- Excerpt
Implied in such questions is a feeling either that Asian and Asian-American students don’t really need our focused support or that the questioner had not considered the possibility before.

My favorite questions, however, comes from educators who understand that the specific needs of Asian and Asian-American students are too often overlooked in school. When I tell them what I do, they respond, not with puzzlement, but with excited curiosity, “What can our schools do to best support our Asian and Asian-American students?1

The short answer is that there’s a great deal we can do — and need to do.

ACKNOWLEDGING ALL STUDENTS

Phillips Academy established its Office of Community and Multicultural Development in the late 1980s with a single advisor for black and Latino students. Shortly thereafter, the academy recognized that there were other constituencies on campus who could be further supported by similar advisors and, thus, the school established the positions of international student coordinator; advisor to gay, lesbian, and bi-sexual students (“transgender” has recently been added to this title); and the advisor to Asian and Asian-American students. In creating these positions, the school recognized that the transition and experience of particular groups of students might be different and, in certain ways, more challenging than the transition and experience of students in the white American, straight majority. 

I stepped into the role of advisor to Asian and Asian-American students in 1994, excited by the opportunity to mold and shape this relatively new position. In this role, I serve in two major areas: (1) support for Asian and Asian-American students and (2) development of activities and programs to assist the community (students, staff, and faculty) to learn more about and better understand Asian and Asian-American history, culture, and issues. I develop both informational and social programs relating to Asia and/or Asian and Asian-American issues. Such programs have included a study of Phillips Academy’s Asian and Asian-American students’ experiences, an Asian Arts Festival (an annual event raising awareness and showcasing Asian food, art, culture, and talent), faculty development opportunities, an alumni and student event, various guest speakers and performers, and social activities such as trips into nearby Boston.

- Directives
1. Summarize the excerpt on supporting Asian and Asian-American students in two sentences.
2. Carry the excerpt on supporting Asian and Asian-American students forward from its final sentence.

- Dataset
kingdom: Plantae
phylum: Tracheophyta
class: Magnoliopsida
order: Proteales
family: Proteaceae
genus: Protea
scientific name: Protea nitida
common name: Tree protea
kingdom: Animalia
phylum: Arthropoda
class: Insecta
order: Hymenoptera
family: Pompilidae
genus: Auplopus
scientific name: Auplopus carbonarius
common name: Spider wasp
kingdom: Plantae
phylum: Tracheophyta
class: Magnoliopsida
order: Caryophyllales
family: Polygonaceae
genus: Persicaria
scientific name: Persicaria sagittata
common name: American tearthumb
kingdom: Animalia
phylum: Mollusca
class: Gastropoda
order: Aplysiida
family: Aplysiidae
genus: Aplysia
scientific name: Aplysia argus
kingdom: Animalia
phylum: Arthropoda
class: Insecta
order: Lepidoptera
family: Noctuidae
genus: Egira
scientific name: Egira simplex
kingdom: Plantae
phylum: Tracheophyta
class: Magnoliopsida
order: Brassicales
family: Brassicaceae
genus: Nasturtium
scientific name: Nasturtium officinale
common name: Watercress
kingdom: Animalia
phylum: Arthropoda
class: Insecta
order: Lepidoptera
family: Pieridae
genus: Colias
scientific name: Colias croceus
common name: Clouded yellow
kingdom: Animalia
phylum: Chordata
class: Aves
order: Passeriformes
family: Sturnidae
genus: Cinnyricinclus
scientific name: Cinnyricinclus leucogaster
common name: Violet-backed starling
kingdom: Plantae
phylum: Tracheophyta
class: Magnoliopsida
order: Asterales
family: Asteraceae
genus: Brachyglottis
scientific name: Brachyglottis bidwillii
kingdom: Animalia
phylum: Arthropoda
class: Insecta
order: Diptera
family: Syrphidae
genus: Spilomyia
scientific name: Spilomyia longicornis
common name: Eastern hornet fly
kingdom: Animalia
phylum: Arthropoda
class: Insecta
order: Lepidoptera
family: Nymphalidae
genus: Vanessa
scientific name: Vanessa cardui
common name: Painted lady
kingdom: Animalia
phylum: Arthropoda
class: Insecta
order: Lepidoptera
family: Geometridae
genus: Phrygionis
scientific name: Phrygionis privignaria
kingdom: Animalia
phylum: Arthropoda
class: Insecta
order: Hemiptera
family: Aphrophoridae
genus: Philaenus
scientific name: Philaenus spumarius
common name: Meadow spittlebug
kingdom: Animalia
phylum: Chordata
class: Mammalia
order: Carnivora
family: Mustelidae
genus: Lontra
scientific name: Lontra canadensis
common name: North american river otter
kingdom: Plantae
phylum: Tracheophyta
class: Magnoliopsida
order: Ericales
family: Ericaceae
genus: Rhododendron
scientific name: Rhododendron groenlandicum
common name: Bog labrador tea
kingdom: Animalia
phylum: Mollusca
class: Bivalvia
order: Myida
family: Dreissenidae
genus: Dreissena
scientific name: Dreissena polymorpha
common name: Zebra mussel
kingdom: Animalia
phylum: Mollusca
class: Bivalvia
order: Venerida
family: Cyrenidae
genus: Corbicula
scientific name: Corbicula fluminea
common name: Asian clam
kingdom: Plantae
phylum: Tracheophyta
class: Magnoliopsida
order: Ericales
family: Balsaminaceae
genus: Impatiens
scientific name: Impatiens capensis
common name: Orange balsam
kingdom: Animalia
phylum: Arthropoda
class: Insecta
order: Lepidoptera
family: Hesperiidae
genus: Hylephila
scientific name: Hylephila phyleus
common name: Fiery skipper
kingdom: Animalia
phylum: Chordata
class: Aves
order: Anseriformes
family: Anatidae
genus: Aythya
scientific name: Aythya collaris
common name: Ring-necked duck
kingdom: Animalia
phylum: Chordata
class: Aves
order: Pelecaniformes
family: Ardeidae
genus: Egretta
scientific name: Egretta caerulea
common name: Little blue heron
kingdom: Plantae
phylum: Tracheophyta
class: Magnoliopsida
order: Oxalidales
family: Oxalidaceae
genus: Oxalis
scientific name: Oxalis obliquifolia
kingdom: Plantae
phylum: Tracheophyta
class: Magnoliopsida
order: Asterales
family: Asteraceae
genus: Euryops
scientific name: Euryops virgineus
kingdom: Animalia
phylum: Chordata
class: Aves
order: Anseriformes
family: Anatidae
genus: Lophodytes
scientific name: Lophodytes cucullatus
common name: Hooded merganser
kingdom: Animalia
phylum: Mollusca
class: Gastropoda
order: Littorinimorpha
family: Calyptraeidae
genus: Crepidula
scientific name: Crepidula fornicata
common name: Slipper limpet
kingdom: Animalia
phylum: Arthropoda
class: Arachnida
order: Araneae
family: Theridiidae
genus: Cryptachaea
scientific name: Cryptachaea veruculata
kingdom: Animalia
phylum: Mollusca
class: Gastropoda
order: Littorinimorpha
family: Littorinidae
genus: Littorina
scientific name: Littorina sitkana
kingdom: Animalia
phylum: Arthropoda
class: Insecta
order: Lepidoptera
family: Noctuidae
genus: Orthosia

- Results for the exercise
1. Phillips Academy set up its Office of Community and Multicultural Development in the late 1980s with one advisor for black and Latino students, then added further advisors, including one for Asian and Asian-American students, because it recognized that some groups' transitions could be more challenging than those of the white American, straight majority. The writer took that advisor role in 1994, supporting Asian and Asian-American students and developing programs such as an annual Asian Arts Festival to help the community better understand Asian and Asian-American history, culture, and issues.

2.
Additionally, as faculty advisor to student organizations such as the Asian Society, I work with student leaders to develop social activities and educational programs and to lend support. Other organizations under the umbrella of the Asian Society include the Andover Japanese Connection, the Andover Korean Society, the Chinese Taiwanese Student Association, and the Indian and Pakistani Society. Along with student leaders and the other faculty advisors to these clubs, we work to recognize and support the school’s Asian and Asian-American students and to continue to educate the ever-changing community of faculty, staff, and students regarding the issues and challenges these students face.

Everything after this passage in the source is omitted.